• [Work required] Copy out all the lines of the data that hold the word "most".

• [Exercise data]
╔══

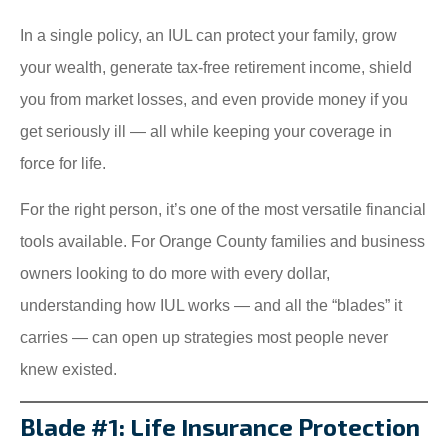
In a single policy, an IUL can protect your family, grow
your wealth, generate tax-free retirement income, shield
you from market losses, and even provide money if you
get seriously ill — all while keeping your coverage in
force for life.
For the right person, it’s one of the most versatile financial
tools available. For Orange County families and business
owners looking to do more with every dollar,
understanding how IUL works — and all the “blades” it
carries — can open up strategies most people never
knew existed.
Blade #1: Life Insurance Protection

╚══

• [Final answer]
For the right person, it’s one of the most versatile financial
carries — can open up strategies most people never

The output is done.